There is, however, a specific part of his analysis that fascinates me in a broader sense, because it is a point that you hear quite frequently in recent months, especially coming from France: When law is made for a subset of Member States, only the Commissioners and MEPs from those countries should have a say.

In its Parliamentary version, this discussion has been going on for quite some time already in the UK, where Scottish, Welsh and Northern Irish MPs get to vote on laws that apply in England, while the reverse is often not true. Just like in the UK, a complicating factor is that MPs or MEPS don’t necessarily have to be from the constituency that they represent. In the UK, Winston Churchill famously represented Dundee for a significant part of his political career (1908-1922, to be precise). In the European Parliament, the most famous examples are in the Green Party, which seems to have somewhat of a policy encouraging candidates to stand in constituencies outside their native countries: While Daniel Cohn-Bendit (first representing Germany, now France) is actually not such a good example, Monica Frassoni is. She served her first term representing Belgium, and only her second term as an MEP for an Italian constituency.

Add to that that I’m generally critical of any kind of naive “lawyer-model” of parliamentary work, i.e. the approach where the job of the parliamentarian is to do what his voters would want him to do, rather than what is in the best interest of all constituents or even the country as a whole (in case those two are different), and it is clear that even in the case of the European Parliament I have significant sympathy for the view that MEPs all work for the best interest of all EU citizens, and should therefore all get to vote on matters concerning the Euro or Schengen. Nevertheless, though I am loathe to admit it, I think in the case of the European Parliament on the balance their connection to the country that elected them is such that it is preferable if MEPs from outside the Schengen-area or the Eurozone do not vote on legislation that affects only those Member States. (Participating in the debate is a different story, of course.)

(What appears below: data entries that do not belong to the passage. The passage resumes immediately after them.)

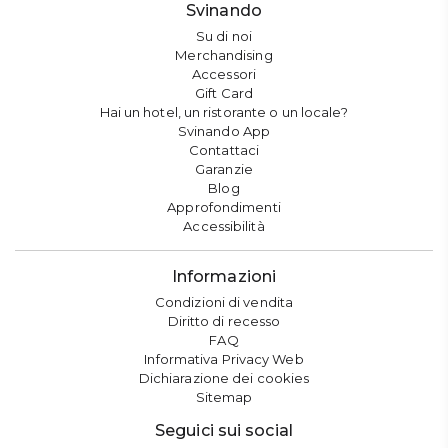
Svinando
Su di noi
Merchandising
Accessori
Gift Card
Hai un hotel, un ristorante o un locale?
Svinando App
Contattaci
Garanzie
Blog
Approfondimenti
Accessibilità
Informazioni
Condizioni di vendita
Diritto di recesso
FAQ
Informativa Privacy Web
Dichiarazione dei cookies
Sitemap
Seguici sui social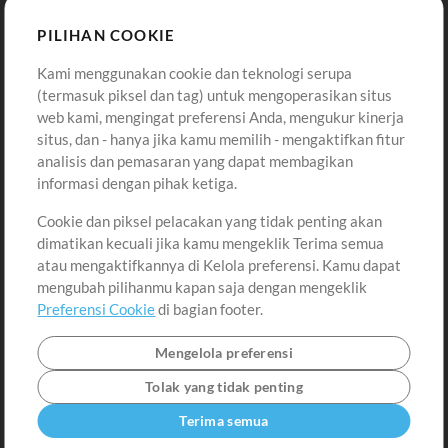
Sound
PILIHAN COOKIE
Kami menggunakan cookie dan teknologi serupa
Pembelian
Akun
(termasuk piksel dan tag) untuk mengoperasikan situs
Beli Kredit
Masuk
web kami, mengingat preferensi Anda, mengukur kinerja
situs, dan - hanya jika kamu memilih - mengaktifkan fitur
Konten Gratis
Daftar
analisis dan pemasaran yang dapat membagikan
Permintaan Lagu
Lihat Keranjang
informasi dengan pihak ketiga.
Cookie dan piksel pelacakan yang tidak penting akan
Lain-lain
dimatikan kecuali jika kamu mengeklik Terima semua
Sesi
atau mengaktifkannya di Kelola preferensi. Kamu dapat
Kirimkan musik kamu
mengubah pilihanmu kapan saja dengan mengeklik
Preferensi Cookie
di bagian footer.
Playlist
MT Conference
Mengelola preferensi
Tolak yang tidak penting
Terima semua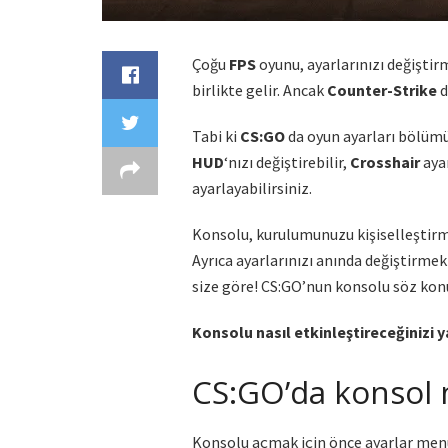
Çoğu
FPS
oyunu, ayarlarınızı değiştir
birlikte gelir. Ancak
Counter-Strike
d
Tabi ki
CS:GO
da oyun ayarları bölümü
HUD
‘nızı değiştirebilir,
Crosshair
ayar
ayarlayabilirsiniz.
Konsolu, kurulumunuzu kişiselleştirm
Ayrıca ayarlarınızı anında değiştirme
size göre! CS:GO’nun konsolu söz kon
Konsolu nasıl etkinleştireceğinizi 
CS:GO’da konsol na
Konsolu açmak için önce ayarlar men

M. Piris, however, also applies this argument to the European Commission. The factual basis of his argument I can only support: for a variety of reasons, the Commissioners are not as independent from their home countries as originally intended, and this shortcoming has been getting worse over the last decade or so, in the wake of the most recent enlargement and the entry into force of the Nice and Lisbon Treaties. With a large Commission (too large), and with one Commissioner per Member State (instead of two, as the larger Member States used to have), the Commissioners act ever more as representatives of their home countries. We should count ourselves lucky that the change of government in the UK hasn’t yet caused them to try to force Baroness Ashton to resign.

That said, I’m not sure that the solution is to treat Commissioners like duplicate MEPs or Council Members. Instead, I am reminded of one of my favourite Shaw quotes:

The reasonable man adapts himself to the world: the unreasonable one persists in trying to adapt the world to himself. Therefore all progress depends on the unreasonable man.

In other words, if you treat Commissioners like they cannot be trusted to do their jobs properly, then they won’t. But if instead you insist all the more that they observe strict neutrality, then perhaps you will end up with as much neutrality as is possible in this mortal realm. This is not just wishful thinking. There is ample literature from management and agency theory that shows that people respond positively to trust, and negatively to mistrust: Putting extra safeguards in place to guard against unwanted behaviour X often results in more of X, not less. I shudder to think how much (more) procrastinating I would do if my bosses made me clock in & out every day, just to make sure I put enough hours in.

So instead of creating a Eurozone-Commission to go with the Eur-Council and the Eurozone-Parliament, why not make yet another attempt to fix the Commission, if only to make it actually work? Let’s go ahead and implement my two-tier Commission idea, or even actually cut the number of Commissioners this time. A crisis is a terrible thing to waste, after all. A convenient side-effect would be that we might actually be able to trust them not to put the interest of their home country ahead of everything else. Wouldn’t that be a more constructive way to go?